Après l’apartheid

Afrique du Sud, 1995. L’apartheid est terminé mais les problèmes subsistent : il faut maintenant confronter victimes et bourreaux. C’est le rôle de la Commission Vérité et Réconciliation, au centre du roman Poussière rouge. Mais le droit suffit-il à la quête de la vérité ? Au-delà des causes politiques se trouvent les individus avec leurs failles et leurs contradictions, leurs petites lâchetés et leurs grands sentiments…

Une réalité historique

Si ce roman est aussi précis et documenté, c’est parce qu’il est écrit par la fille de Joe Slovo, avocat puis ministre de Nelson Mandela. L’autrice est donc autant au fait des subtilités juridiques que des injustices raciales. Elle nous peint un tableau fidèle de ce pays aux routes et aux mœurs poussiéreuses, qui tente péniblement de se remettre d’un siècle de violence et de ségrégation.
Nous voilà plongés au cœur du veld brûlant où les mentalités évoluent lentement.

Des tempéraments opposés

Ce roman choral s’ouvre d’abord sur le personnage de Sarah, jeune et brillante avocate qui a fui ses origines sud-africaines pour le rythme effréné de New-York. Elle n’a jamais regardé en arrière jusqu’à ce que son ancien mentor la rappelle au pays : il a besoin d’aide sur une affaire délicate.
Commence alors le difficile réajustement de Sarah à une ville qu’elle ne connaît plus et à ses habitants tout aussi impénétrables : un homme politique affable qui se renferme dès qu’on évoque son passé de victime, un ancien policier tortionnaire qui régnait autrefois sur la ville, et un instituteur qui voudrait enfin pouvoir enterrer son fils disparu 13 ans plus tôt.
Tous se retrouvent inextricablement liés sans pour autant parvenir à communiquer : car comment peut-on exprimer l’horreur ?

Une lente progression

C’est la question à laquelle le roman va essayer de répondre. On accompagne les personnages dans leur voyage intérieur et dans leur exploration du passé. Que vont-ils déterrer ?
Le syndrome de stress post-traumatique est finement abordé, avec l’oubli comme mécanisme de survie. Faut-il chercher à se rappeler ce que notre esprit a choisi d’oublier ? Comment faire la paix avec la perte d’un fils ou avec la destruction de notre humanité ?
Le cheminement est ardu mais nécessaire, et le lecteur assiste à chaque étape. À travers la diversité des personnages, on touche chaque point sensible : la famille, le patriotisme, la honte, la douleur.
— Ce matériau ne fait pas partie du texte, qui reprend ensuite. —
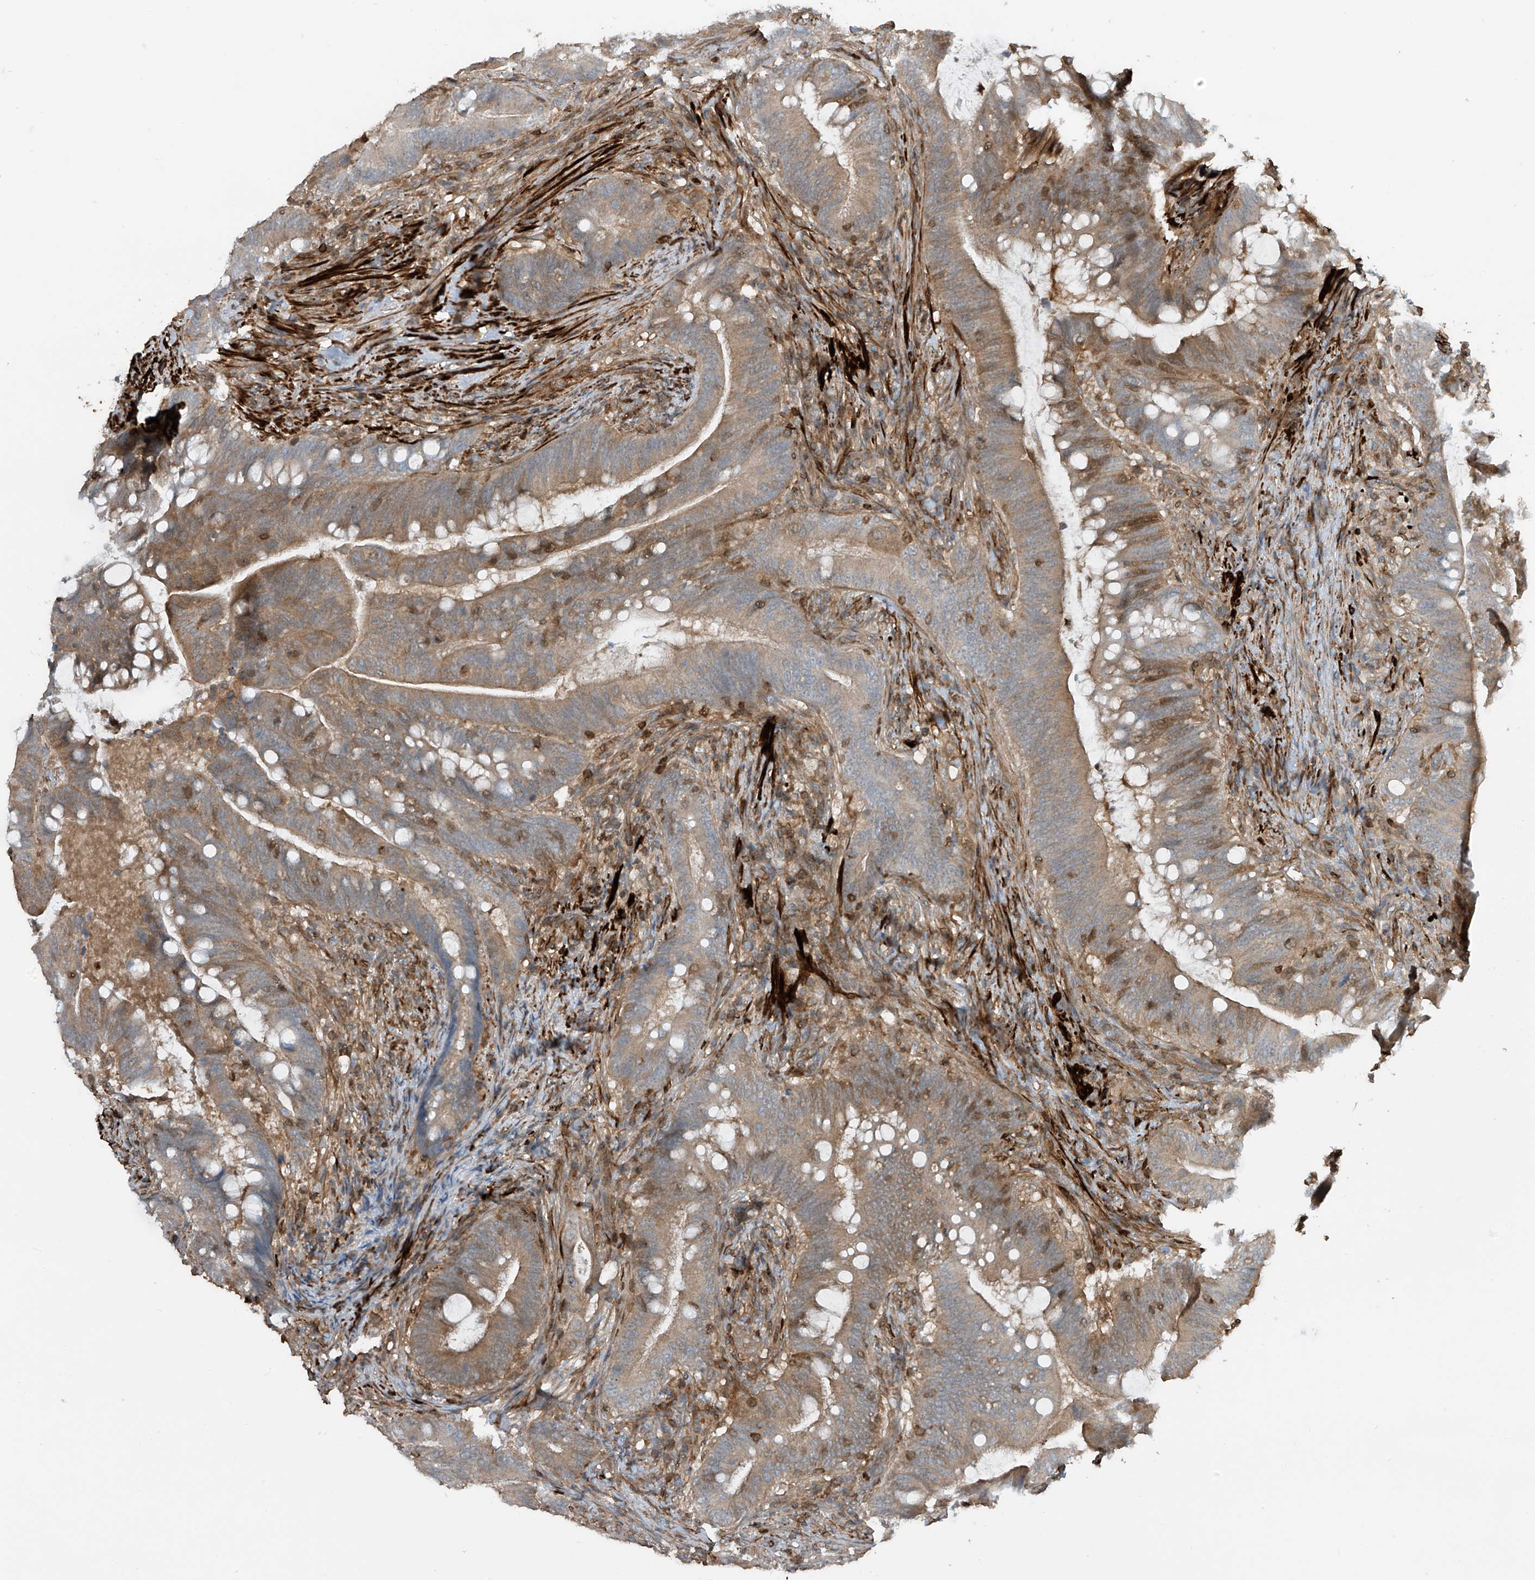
{"staining": {"intensity": "moderate", "quantity": ">75%", "location": "cytoplasmic/membranous"}, "tissue": "colorectal cancer", "cell_type": "Tumor cells", "image_type": "cancer", "snomed": [{"axis": "morphology", "description": "Adenocarcinoma, NOS"}, {"axis": "topography", "description": "Colon"}], "caption": "A photomicrograph showing moderate cytoplasmic/membranous staining in about >75% of tumor cells in colorectal cancer (adenocarcinoma), as visualized by brown immunohistochemical staining.", "gene": "SH3BGRL3", "patient": {"sex": "female", "age": 66}}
Sans oublier le fossé culturelle et l’incompréhension ; ou, au contraire, la trop grande intimité entre deux hommes qui se haïssent. Si le sujet est complexe, son traitement est parfaitement approprié. Il prend le temps de se dévoiler.
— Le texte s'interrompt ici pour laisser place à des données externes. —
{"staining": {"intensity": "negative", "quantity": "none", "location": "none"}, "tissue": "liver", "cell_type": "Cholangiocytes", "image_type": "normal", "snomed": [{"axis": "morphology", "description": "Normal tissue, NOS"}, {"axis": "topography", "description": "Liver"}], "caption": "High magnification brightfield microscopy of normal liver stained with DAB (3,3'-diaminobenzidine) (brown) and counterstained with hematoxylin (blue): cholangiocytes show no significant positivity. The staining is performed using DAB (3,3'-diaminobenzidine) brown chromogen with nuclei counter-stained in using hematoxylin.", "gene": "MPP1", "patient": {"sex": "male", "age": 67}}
Poussière rouge n’est pourtant pas un livre lent, bien au contraire. De plaidoirie en interrogatoire, de ferme isolée en commissariat de police, il développe une intrigue aussi captivante qu’un roman policier. Il fait mûrir ses personnages au fil des révélations, et le lecteur lui-même est contraint d’évoluer avec eux.

Gillian Slovo, Poussière rouge, Gallimard Jeunesse, collection « Scripto », 2006.